- _Aim_
Transcribe all of the material below word for word and leave out its pictures.

Dataset excerpt:
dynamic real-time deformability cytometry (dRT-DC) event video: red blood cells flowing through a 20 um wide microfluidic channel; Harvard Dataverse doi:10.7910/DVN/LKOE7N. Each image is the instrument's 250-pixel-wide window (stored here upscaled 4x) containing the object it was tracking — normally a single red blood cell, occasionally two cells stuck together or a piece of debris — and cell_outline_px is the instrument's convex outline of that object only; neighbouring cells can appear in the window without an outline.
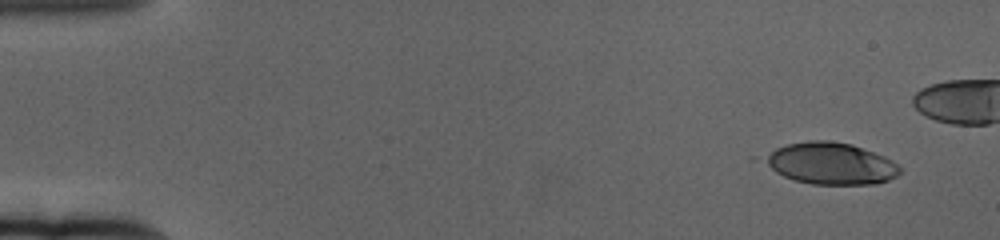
{"species": "human", "species_latin": "Homo sapiens", "temperature_condition": "cold", "stored_images_in_passage": 50, "camera_frame_rate_fps": 3000, "um_per_image_px": 0.085, "donor": {"sex": "female"}, "frame": {"image": 1, "passage_image": 1, "time_ms": 0.0, "image_size_px": [1000, 240], "cell_outline_px": [[900, 172], [896, 176], [888, 180], [876, 184], [812, 184], [796, 180], [784, 176], [776, 172], [760, 160], [764, 156], [776, 148], [788, 144], [812, 140], [828, 140], [852, 144], [884, 156], [896, 164], [900, 168]], "centroid_in_image_um": [70.59, 13.89], "position_along_channel_um": 14.4, "area_um2": 32.71}}
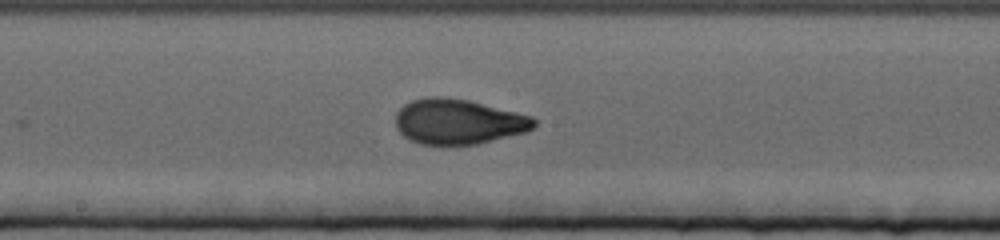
{"frame": {"image": 2, "passage_image": 30, "time_ms": 9.667, "image_size_px": [1000, 240], "cell_outline_px": [[536, 124], [532, 128], [524, 132], [476, 144], [420, 144], [404, 136], [396, 128], [396, 112], [404, 104], [412, 100], [428, 96], [444, 96], [468, 100], [532, 116], [536, 120]], "centroid_in_image_um": [38.92, 10.32], "position_along_channel_um": 209.3, "area_um2": 36.18}}
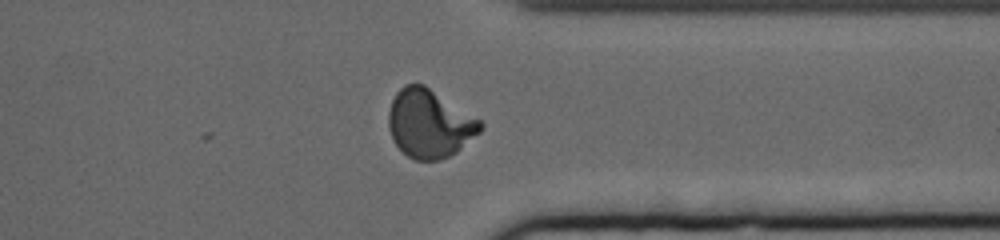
{"frame": {"image": 3, "passage_image": 45, "time_ms": 14.667, "image_size_px": [1000, 240], "cell_outline_px": [[484, 128], [480, 132], [456, 152], [440, 160], [416, 160], [408, 156], [392, 140], [388, 128], [388, 112], [392, 100], [396, 92], [404, 84], [424, 84], [480, 120], [484, 124]], "centroid_in_image_um": [36.49, 10.5], "position_along_channel_um": 374.9, "area_um2": 36.41}}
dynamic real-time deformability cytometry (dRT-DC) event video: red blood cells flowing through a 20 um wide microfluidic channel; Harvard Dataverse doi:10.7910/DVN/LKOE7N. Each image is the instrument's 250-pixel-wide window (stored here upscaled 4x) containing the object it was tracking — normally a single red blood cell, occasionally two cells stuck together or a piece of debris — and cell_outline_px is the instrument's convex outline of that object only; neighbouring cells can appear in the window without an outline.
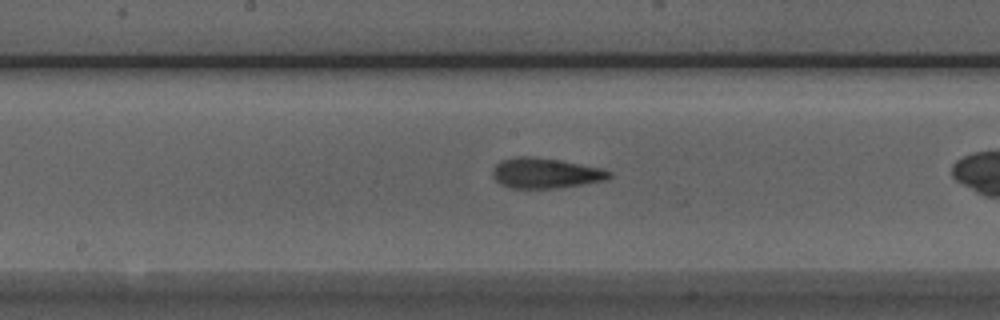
{"species": "Egyptian fruit bat (a non-hibernating species)", "species_latin": "Rousettus aegyptiacus", "temperature_condition": "room temperature", "stored_images_in_passage": 34, "camera_frame_rate_fps": 3000, "um_per_image_px": 0.085, "animal": {"sex": "male"}, "frame": {"image": 1, "passage_image": 20, "time_ms": 6.333, "image_size_px": [1000, 320], "cell_outline_px": [[612, 176], [608, 180], [560, 188], [508, 188], [500, 184], [492, 176], [492, 168], [496, 164], [504, 160], [516, 156], [536, 156], [560, 160], [604, 168], [612, 172]], "centroid_in_image_um": [46.4, 14.71], "position_along_channel_um": 201.8, "area_um2": 20.98}}
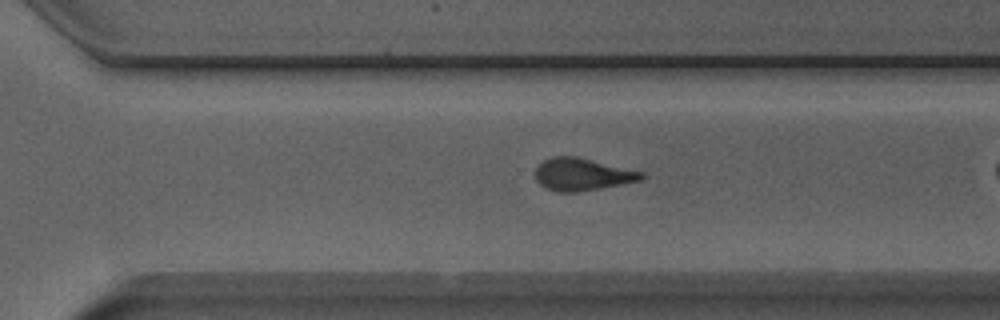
{"frame": {"image": 2, "passage_image": 29, "time_ms": 9.333, "image_size_px": [1000, 320], "cell_outline_px": [[644, 176], [640, 180], [600, 188], [576, 192], [556, 192], [544, 188], [536, 180], [536, 168], [544, 160], [552, 156], [576, 156], [644, 172]], "centroid_in_image_um": [49.45, 14.82], "position_along_channel_um": 321.1, "area_um2": 19.88}}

- _Exercise output_
dynamic real-time deformability cytometry (dRT-DC) event video: red blood cells flowing through a 20 um wide microfluidic channel; Harvard Dataverse doi:10.7910/DVN/LKOE7N. Each image is the instrument's 250-pixel-wide window (stored here upscaled 4x) containing the object it was tracking — normally a single red blood cell, occasionally two cells stuck together or a piece of debris — and cell_outline_px is the instrument's convex outline of that object only; neighbouring cells can appear in the window without an outline.
{"species": "human", "species_latin": "Homo sapiens", "temperature_condition": "cold", "stored_images_in_passage": 50, "camera_frame_rate_fps": 3000, "um_per_image_px": 0.085, "donor": {"sex": "female"}, "frame": {"image": 1, "passage_image": 1, "time_ms": 0.0, "image_size_px": [1000, 240], "cell_outline_px": [[900, 172], [896, 176], [888, 180], [876, 184], [812, 184], [796, 180], [784, 176], [776, 172], [760, 160], [764, 156], [776, 148], [788, 144], [812, 140], [828, 140], [852, 144], [884, 156], [896, 164], [900, 168]], "centroid_in_image_um": [70.59, 13.89], "position_along_channel_um": 14.4, "area_um2": 32.71}}
{"frame": {"image": 2, "passage_image": 30, "time_ms": 9.667, "image_size_px": [1000, 240], "cell_outline_px": [[536, 124], [532, 128], [524, 132], [476, 144], [420, 144], [404, 136], [396, 128], [396, 112], [404, 104], [412, 100], [428, 96], [444, 96], [468, 100], [532, 116], [536, 120]], "centroid_in_image_um": [38.92, 10.32], "position_along_channel_um": 209.3, "area_um2": 36.18}}
{"frame": {"image": 3, "passage_image": 45, "time_ms": 14.667, "image_size_px": [1000, 240], "cell_outline_px": [[484, 128], [480, 132], [456, 152], [440, 160], [416, 160], [408, 156], [392, 140], [388, 128], [388, 112], [392, 100], [396, 92], [404, 84], [424, 84], [480, 120], [484, 124]], "centroid_in_image_um": [36.49, 10.5], "position_along_channel_um": 374.9, "area_um2": 36.41}}
dynamic real-time deformability cytometry (dRT-DC) event video: red blood cells flowing through a 20 um wide microfluidic channel; Harvard Dataverse doi:10.7910/DVN/LKOE7N. Each image is the instrument's 250-pixel-wide window (stored here upscaled 4x) containing the object it was tracking — normally a single red blood cell, occasionally two cells stuck together or a piece of debris — and cell_outline_px is the instrument's convex outline of that object only; neighbouring cells can appear in the window without an outline.
{"species": "Egyptian fruit bat (a non-hibernating species)", "species_latin": "Rousettus aegyptiacus", "temperature_condition": "room temperature", "stored_images_in_passage": 34, "camera_frame_rate_fps": 3000, "um_per_image_px": 0.085, "animal": {"sex": "male"}, "frame": {"image": 1, "passage_image": 20, "time_ms": 6.333, "image_size_px": [1000, 320], "cell_outline_px": [[612, 176], [608, 180], [560, 188], [508, 188], [500, 184], [492, 176], [492, 168], [496, 164], [504, 160], [516, 156], [536, 156], [560, 160], [604, 168], [612, 172]], "centroid_in_image_um": [46.4, 14.71], "position_along_channel_um": 201.8, "area_um2": 20.98}}
{"frame": {"image": 2, "passage_image": 29, "time_ms": 9.333, "image_size_px": [1000, 320], "cell_outline_px": [[644, 176], [640, 180], [600, 188], [576, 192], [556, 192], [544, 188], [536, 180], [536, 168], [544, 160], [552, 156], [576, 156], [644, 172]], "centroid_in_image_um": [49.45, 14.82], "position_along_channel_um": 321.1, "area_um2": 19.88}}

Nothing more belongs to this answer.